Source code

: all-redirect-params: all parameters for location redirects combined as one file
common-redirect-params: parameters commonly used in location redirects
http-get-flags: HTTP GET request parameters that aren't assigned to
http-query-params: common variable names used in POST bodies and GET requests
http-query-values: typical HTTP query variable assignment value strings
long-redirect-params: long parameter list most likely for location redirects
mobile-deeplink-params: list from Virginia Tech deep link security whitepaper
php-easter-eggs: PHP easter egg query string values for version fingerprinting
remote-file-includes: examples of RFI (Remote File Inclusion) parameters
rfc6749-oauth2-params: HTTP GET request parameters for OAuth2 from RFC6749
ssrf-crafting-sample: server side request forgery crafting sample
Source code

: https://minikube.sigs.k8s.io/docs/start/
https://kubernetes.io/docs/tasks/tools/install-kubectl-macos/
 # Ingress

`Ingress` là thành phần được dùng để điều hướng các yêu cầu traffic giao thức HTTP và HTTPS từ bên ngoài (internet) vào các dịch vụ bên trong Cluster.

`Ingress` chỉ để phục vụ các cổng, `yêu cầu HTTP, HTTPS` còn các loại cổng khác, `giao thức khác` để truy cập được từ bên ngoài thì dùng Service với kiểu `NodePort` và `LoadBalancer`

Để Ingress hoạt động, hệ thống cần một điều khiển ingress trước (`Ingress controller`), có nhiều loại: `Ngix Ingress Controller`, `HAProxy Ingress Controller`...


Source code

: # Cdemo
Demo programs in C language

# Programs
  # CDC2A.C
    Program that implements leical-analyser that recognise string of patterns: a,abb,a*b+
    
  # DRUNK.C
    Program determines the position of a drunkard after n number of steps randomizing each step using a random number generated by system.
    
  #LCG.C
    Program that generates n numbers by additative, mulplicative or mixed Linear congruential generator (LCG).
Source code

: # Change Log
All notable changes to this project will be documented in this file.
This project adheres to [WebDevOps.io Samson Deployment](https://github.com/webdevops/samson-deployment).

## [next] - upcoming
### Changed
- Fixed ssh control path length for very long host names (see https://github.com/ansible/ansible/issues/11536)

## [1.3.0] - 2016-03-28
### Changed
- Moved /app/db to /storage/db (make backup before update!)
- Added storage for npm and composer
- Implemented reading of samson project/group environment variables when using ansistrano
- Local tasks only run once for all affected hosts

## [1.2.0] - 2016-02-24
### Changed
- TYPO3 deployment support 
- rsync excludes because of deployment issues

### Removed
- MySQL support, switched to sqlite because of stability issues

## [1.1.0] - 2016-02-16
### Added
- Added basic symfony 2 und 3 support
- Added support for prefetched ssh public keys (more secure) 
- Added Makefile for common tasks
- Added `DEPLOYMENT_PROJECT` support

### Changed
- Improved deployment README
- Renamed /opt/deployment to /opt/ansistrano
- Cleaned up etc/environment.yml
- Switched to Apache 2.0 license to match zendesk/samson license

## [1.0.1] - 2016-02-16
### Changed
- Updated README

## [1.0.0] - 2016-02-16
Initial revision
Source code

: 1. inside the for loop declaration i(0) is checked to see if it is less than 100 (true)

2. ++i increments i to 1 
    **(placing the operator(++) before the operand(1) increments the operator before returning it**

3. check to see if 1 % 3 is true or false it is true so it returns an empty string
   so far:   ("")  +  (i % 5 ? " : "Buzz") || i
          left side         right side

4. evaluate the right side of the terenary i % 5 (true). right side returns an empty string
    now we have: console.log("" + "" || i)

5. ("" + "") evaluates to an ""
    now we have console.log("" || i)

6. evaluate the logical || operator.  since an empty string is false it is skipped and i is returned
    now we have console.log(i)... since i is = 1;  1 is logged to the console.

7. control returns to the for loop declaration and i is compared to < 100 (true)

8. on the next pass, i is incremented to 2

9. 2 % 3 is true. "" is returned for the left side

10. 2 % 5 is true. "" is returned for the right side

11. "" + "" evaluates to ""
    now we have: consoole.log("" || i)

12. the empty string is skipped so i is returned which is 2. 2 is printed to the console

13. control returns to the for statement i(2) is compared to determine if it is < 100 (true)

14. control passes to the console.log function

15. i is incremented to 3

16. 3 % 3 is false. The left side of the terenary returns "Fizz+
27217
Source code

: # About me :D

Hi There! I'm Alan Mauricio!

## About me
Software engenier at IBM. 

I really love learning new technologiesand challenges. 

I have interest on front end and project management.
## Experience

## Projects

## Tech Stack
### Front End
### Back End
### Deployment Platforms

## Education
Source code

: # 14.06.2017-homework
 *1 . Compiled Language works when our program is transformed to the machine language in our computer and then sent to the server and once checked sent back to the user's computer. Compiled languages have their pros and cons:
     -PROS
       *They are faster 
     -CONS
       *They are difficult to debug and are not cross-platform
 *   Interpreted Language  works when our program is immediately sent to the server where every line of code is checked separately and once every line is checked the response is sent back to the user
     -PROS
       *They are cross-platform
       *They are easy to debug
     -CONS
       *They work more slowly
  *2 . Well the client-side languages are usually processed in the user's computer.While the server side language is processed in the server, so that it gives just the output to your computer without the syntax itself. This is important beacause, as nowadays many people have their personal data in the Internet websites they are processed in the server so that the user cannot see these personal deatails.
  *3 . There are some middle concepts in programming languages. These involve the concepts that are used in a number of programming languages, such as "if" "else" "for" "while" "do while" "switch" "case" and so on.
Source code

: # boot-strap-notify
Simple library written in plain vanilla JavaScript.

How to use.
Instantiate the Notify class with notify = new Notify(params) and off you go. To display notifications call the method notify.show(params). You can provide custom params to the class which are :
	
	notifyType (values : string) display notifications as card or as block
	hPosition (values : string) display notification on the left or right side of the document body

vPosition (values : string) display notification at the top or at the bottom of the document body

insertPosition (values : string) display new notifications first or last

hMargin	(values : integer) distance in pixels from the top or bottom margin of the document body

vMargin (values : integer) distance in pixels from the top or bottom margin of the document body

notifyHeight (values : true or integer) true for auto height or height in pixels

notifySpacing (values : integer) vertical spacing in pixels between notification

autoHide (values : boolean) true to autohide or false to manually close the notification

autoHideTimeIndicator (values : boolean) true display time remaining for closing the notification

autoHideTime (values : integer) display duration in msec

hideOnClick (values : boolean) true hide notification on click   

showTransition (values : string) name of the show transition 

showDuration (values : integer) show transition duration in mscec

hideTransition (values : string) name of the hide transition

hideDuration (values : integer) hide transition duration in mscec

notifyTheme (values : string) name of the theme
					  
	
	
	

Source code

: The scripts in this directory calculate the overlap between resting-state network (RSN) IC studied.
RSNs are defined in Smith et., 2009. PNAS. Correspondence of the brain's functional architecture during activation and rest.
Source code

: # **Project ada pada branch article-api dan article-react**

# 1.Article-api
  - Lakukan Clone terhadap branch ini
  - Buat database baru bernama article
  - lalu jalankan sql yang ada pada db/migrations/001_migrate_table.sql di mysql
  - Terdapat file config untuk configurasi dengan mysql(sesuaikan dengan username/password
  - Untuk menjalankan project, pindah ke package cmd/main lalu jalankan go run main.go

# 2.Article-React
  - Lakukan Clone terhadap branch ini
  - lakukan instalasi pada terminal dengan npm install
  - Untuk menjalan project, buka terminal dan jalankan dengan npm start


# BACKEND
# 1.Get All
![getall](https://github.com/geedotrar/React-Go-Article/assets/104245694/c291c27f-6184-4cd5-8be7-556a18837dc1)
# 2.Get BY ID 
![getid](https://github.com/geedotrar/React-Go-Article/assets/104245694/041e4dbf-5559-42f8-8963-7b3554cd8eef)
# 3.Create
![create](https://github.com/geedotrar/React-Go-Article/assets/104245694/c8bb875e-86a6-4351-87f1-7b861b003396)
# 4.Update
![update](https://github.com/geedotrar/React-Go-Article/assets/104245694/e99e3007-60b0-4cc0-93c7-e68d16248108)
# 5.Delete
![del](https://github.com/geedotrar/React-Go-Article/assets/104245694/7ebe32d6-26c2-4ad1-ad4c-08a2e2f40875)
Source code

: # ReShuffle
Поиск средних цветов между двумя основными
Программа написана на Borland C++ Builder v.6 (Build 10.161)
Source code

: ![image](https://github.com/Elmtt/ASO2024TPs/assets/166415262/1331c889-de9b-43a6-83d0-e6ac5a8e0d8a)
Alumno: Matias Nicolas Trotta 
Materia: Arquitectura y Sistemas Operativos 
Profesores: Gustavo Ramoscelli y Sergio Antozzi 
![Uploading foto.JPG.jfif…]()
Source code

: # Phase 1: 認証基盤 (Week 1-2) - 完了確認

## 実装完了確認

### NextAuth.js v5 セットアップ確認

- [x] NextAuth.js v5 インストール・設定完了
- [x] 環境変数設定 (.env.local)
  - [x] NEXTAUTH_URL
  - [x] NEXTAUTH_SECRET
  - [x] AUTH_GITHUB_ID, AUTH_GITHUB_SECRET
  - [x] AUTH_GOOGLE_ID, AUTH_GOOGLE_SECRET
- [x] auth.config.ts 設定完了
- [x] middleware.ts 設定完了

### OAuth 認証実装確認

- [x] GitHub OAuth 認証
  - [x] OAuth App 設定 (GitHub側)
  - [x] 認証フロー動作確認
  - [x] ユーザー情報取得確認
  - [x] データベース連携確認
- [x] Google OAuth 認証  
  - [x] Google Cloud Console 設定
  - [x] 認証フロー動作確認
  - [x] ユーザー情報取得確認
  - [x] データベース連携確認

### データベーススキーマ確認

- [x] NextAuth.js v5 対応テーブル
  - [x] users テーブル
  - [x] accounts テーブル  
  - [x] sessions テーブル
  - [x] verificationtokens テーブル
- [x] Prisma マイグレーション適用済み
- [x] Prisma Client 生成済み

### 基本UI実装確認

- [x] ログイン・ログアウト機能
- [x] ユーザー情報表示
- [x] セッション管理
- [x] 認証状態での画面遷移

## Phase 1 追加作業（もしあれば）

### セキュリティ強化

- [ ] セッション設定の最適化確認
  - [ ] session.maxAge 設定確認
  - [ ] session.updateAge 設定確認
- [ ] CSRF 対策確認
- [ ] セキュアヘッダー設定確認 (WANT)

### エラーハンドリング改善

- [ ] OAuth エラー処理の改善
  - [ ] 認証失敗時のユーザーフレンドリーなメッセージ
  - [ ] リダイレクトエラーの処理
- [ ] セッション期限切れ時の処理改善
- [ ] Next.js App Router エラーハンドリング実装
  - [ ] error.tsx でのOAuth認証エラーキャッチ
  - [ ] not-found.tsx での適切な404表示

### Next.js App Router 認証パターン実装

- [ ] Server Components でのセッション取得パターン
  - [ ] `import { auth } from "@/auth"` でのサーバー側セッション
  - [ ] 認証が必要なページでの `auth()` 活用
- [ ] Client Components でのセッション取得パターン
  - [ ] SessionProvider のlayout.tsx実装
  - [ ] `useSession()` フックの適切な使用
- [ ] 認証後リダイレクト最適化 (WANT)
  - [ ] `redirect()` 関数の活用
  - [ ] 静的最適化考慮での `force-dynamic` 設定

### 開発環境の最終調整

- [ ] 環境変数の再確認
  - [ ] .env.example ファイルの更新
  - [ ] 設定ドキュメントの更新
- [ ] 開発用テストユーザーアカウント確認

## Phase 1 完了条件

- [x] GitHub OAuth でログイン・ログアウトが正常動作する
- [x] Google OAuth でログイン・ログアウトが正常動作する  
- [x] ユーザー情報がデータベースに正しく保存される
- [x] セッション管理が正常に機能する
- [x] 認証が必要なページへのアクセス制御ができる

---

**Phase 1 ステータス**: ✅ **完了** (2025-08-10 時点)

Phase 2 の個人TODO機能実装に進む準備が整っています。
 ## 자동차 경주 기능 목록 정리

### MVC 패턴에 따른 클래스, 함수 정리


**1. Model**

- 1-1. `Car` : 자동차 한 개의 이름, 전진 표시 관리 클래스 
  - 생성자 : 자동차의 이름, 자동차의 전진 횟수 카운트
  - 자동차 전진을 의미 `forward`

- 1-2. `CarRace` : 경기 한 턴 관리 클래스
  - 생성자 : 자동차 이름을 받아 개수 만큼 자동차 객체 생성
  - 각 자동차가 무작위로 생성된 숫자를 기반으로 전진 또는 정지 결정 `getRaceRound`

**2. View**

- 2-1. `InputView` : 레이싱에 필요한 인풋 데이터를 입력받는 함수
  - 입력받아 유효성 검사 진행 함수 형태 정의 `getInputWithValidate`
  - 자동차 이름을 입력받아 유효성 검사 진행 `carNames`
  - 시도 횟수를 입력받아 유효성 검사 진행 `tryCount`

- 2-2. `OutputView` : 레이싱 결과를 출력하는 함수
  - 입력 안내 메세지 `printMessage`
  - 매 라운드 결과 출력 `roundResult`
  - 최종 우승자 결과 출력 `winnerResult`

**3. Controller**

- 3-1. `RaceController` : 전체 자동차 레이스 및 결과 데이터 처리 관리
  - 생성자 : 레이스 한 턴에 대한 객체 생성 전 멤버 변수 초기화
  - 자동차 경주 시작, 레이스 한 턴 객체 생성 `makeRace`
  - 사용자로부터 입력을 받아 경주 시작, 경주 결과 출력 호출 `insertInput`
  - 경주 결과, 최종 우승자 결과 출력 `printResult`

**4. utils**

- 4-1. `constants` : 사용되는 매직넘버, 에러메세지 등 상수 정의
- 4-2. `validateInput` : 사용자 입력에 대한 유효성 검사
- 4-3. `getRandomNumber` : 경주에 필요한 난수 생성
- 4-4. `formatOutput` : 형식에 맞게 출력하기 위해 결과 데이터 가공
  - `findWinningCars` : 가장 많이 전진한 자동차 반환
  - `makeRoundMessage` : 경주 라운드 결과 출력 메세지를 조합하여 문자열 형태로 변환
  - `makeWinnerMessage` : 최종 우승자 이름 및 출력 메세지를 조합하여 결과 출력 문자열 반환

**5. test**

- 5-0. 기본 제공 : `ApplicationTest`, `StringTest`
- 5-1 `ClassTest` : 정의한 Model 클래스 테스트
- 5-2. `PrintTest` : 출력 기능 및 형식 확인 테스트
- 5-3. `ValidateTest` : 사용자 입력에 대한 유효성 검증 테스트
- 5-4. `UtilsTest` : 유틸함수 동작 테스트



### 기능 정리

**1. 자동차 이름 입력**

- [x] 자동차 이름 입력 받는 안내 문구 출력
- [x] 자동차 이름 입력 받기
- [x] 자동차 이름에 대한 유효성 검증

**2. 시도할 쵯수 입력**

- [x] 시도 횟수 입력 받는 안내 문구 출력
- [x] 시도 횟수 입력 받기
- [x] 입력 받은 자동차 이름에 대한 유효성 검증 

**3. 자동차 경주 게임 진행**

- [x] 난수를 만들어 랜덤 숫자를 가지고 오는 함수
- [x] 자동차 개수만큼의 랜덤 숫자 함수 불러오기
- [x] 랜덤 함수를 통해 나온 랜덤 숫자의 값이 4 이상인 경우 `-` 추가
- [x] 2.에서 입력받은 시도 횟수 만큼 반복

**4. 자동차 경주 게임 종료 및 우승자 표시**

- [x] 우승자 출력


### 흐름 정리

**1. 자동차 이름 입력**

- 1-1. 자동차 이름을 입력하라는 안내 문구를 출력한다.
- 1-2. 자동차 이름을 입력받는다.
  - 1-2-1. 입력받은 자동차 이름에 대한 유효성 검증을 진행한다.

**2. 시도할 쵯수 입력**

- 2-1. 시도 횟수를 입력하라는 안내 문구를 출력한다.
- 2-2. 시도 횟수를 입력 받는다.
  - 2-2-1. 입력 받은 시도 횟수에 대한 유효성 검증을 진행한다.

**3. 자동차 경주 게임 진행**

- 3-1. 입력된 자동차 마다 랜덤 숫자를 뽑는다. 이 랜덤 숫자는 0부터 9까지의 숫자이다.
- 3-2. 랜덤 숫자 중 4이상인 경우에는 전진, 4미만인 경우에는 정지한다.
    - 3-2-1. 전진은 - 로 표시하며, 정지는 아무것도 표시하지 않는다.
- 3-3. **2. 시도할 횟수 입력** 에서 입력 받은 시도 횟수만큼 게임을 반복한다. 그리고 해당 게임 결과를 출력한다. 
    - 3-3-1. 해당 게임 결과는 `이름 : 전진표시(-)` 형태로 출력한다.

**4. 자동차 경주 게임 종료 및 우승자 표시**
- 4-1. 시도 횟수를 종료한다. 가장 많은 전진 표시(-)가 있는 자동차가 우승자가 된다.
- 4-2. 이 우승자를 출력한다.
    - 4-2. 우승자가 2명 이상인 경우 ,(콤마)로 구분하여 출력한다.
________________________________________
PROMPT: Retype the first line of the entries and every line after it, please, through the line that contains "long-redirect-params: long parameter". Add nothing.

RESULT OF THE EXERCISE:
Source code

: all-redirect-params: all parameters for location redirects combined as one file
common-redirect-params: parameters commonly used in location redirects
http-get-flags: HTTP GET request parameters that aren't assigned to
http-query-params: common variable names used in POST bodies and GET requests
http-query-values: typical HTTP query variable assignment value strings
long-redirect-params: long parameter list most likely for location redirects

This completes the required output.